Today is going to be a MUCH warmer day than yesterday and far warmer than the National Weather Service is forecasting.   The NWS is going for 66 at Seattle---mid 60s are their forecast for the Puget Sound region and they are going 67-69 on the eastside.   Folks...I am convinced we are going to see 70s today at many locations away from cool water and mid-70s at some spots on the eastside.

Compare the temperatures aloft of today versus previous days from the Seattle profiler at 6 AM. HUGE warming above 400 meters--we are talking 10C (18F)--warmer at 600 meters.  Yesterday hit 61F at Sea-Tac:  you do the math (no, it probably won't get as high as 79F--but it will surge)

There is a thin veneer of cool air near the surface, chilled by infrared cooling to space under nearly clear skies. Above that cool air there is a strong inversion in which temperature warms with height.

Easterly flow aloft has really started cranking up as shown by the profiler winds and temperatures shown in this figure (y axis is height in meters, x axis is time in GMT--later to the left):
 20 knot easterly winds above 400 meters!

Here is the pattern of surface (2-meter) temperatures from our super-high resolution numerical weather prediction model for 2 PM today, clearly showing some 70s near Seattle and lots of 70s to the southwest:
But most important, there is probcast....our ensemble-based statistical forecasting tool that is very good in warm-up situations--it is showing mid 70s on the eastside and torrid conditions in the Willamette Valley.

 The only subtleties to this forecast is how high the air will mix vertically under the modest sun of this time of the year and how well the easterlies will mix downward.  In the summer, when the sun is strong, this would be an easy forecast.

Well, it is going to be fun (and very pleasant) to watch the day evolve....I am betting that many of you will experience 70s today.  If all of you stay in the mid-60s, it will be back to the drawing board for me.


  1. Ah, the drawing board.
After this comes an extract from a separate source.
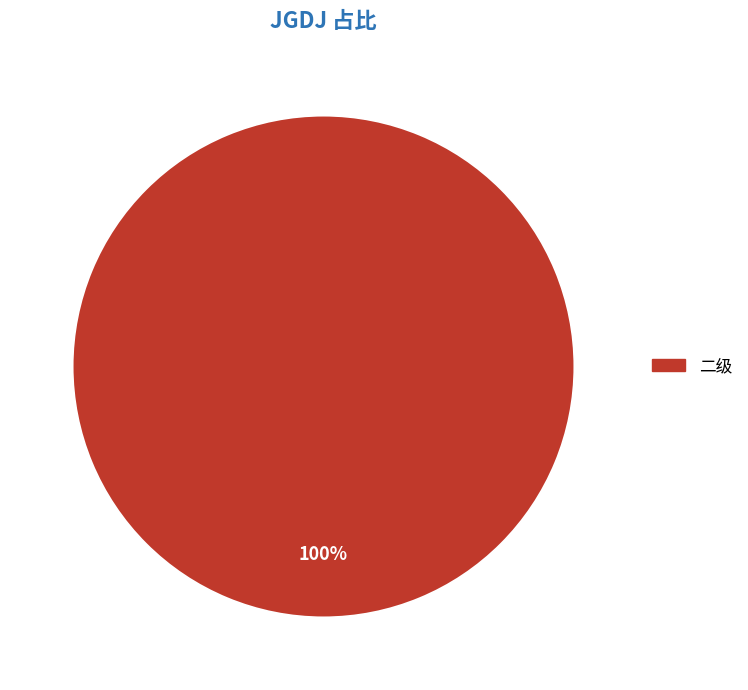

Is there a majority slice in this chart?

Yes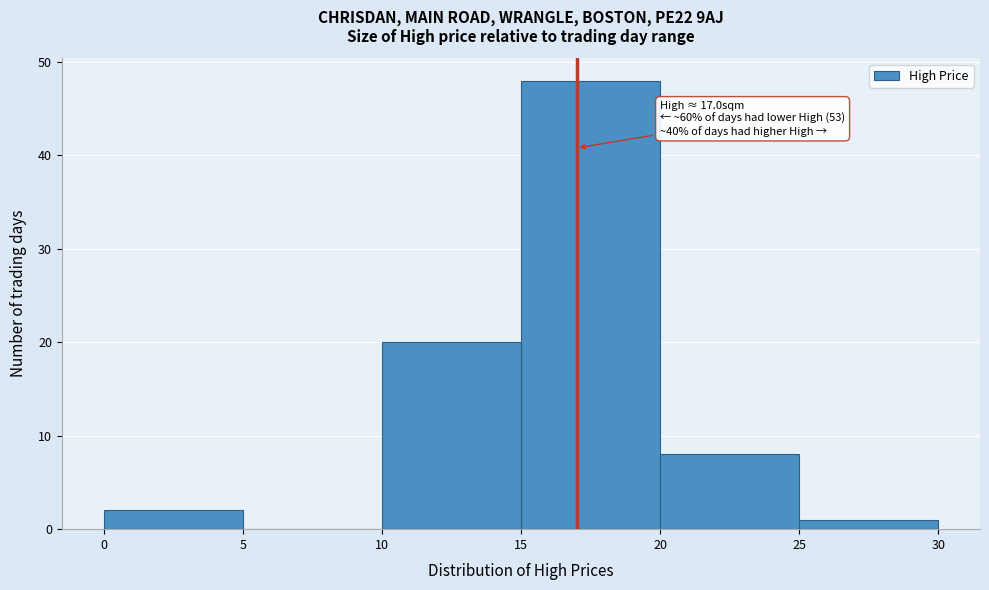

Which range on the x-axis has the tallest bar?

15 to 20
The way things were for my one course: MIT 1957 Elementary Meteorology, Prof Harold Wurtele.

    Being in that course led to a post midnight trip with Prof W to the weather radar control room atop building 20 to look for Sputnik. The class had calculated that the radar couldn't see Sputnik, but the margin was small enough that it seemed worth the try. (The calculation, sadly, was right.)

  2. Cliff, techno-geeks like me are left wondering "Where does that profiler data we are seeing come from?" Is there some way to provide a small link hidden away somewhere to point us curious ones to a place to dig further? NOAA puts up an excellent profiler detail page that answered my questions:
    Thanks, faithful reader Bob

  3. Based on the 1 p.m. readings, it looks like no "heat surge" is in the offing today. I suppose Seatac could hit 70, but I don't see widespread 70s happening.

  4. Well, it's official! We finally broke 70 here in Portland. We were posed to see our first non 70 degrees October since 1949, but we finally cracked 70, might hit 74 today!!!


  5. 61F here in Kingston. Fine for October. But Portland, where I would like to move back to someday, is 70F.

  6. Dunno, Professor...

    3pm obs show Puget Sound stations in the mid 60s. Decent northerly wind on top of QA Hill.

    70s down south toward Portland, though.

  7. We didn't even hit 60 here in Victoria. Not complaining though - I'd take days like this anytime mid to late October.

  8. Yeah, I don't think we hit 70 in Kirkland this afternoon, though it was clearly warmer and sunnier than usual for this time of year.

  9. Well...it did reach 70F in a number of eastside locations, such as 73F in North Bend, 70F in Carnation, 72F at Mt. Si HS,73F in Kent,73 in Redmond, as well as 70F in Shelton.


  10. I had high hopes. My thermometer in the heart of Shoreline at 400 ft. elevation topped at 64. NWS was off by 1 degree. Alas, I saw some east side 70s (KING5) including a 76. Wonderful day though, and, sadly in office, I missed the whole thing.

  11. It reached 77 where I live in Newport on the Oregon coast yesterday. With almost no wind it was a perfect day with a beautiful sunset to end it. Oh, and the old record high was 63.